A chegada do trem ao destino antes de 2012 é tão improvável quanto uma candidatura de Frei Betto ao trono do papa. Se a multidão fosse pendurada de imediato no cabideiro de empregos, o engarrafamento de absurdos jurídicos e confusões legais pareceria medonho até para os padrões do Congresso. Os cálculos de proporcionalidade para a distribuição das vagas, por exemplo, teriam de ser refeitos. O que fazer com os vereadores que, pelas novas contas, não alcançaram a votação necessária para permanecer no cargo?
Se tiverem o mandato cassado, continuarão em vigor os projetos que apresentaram e as medidas que ajudaram a aprovar? Deverão devolver os salários embolsados desde o ano passado?
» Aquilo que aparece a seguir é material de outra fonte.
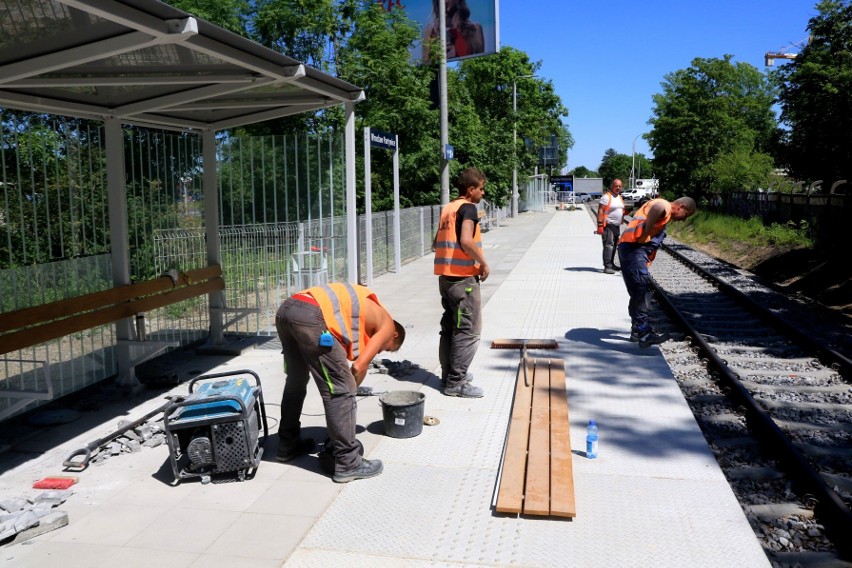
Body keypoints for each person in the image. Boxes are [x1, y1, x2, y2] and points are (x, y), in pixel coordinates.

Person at [274, 282, 405, 482]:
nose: (380, 350)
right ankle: (348, 463)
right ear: (394, 335)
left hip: (287, 310)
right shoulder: (387, 326)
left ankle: (287, 444)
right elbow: (359, 366)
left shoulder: (367, 308)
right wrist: (349, 391)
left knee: (296, 380)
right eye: (387, 348)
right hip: (311, 315)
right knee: (340, 389)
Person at [433, 167, 489, 398]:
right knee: (468, 331)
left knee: (450, 328)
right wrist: (483, 262)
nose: (483, 193)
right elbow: (466, 241)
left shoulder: (448, 208)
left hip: (446, 278)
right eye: (481, 189)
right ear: (471, 189)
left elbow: (436, 242)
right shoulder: (469, 208)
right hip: (463, 280)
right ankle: (456, 382)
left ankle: (450, 374)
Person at [617, 196, 697, 348]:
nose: (683, 220)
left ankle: (637, 331)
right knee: (642, 290)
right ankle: (644, 333)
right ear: (680, 207)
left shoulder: (663, 213)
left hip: (629, 248)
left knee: (637, 292)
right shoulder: (664, 206)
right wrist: (646, 232)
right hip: (634, 249)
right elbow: (658, 207)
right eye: (685, 216)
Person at [596, 178, 626, 274]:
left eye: (619, 186)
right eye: (616, 186)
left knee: (614, 246)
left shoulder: (619, 197)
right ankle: (607, 266)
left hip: (616, 225)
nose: (618, 187)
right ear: (612, 186)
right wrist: (600, 225)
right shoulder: (606, 197)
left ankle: (611, 264)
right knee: (608, 245)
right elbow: (600, 210)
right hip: (608, 225)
Se mereciam estar na Câmara já no começo de 2009, os suplentes que estão chegando receberão as mensalidades atrasadas ou o prazo de validade da gazua só terá início no dia da posse? O trem vai parar no meio do caminho. Caso se arraste até as cercanias da estação, os trilhos serão de novo removidos pelo Supremo Tribunal Federal.
Não é menos criminoso quem deixa de consumar o crime planejado por ter sido impedido de fazê-lo. O imenso prontuário do Legislativo acaba de incorporar mais uma delinquência. Neste inverno, enquanto o Senado foi mais estreitamente vigiado, a Câmara intensificou o ritmo das agressões ao bom senso e à lei. Continuou agindo com desembaraço e volúpia depois que o sumiço do camburão liberou o Senado para voltar à ativa.
No momento, o Brasil que presta enfrenta o Congresso inteiro. Fora o resto. Não é pouca coisa.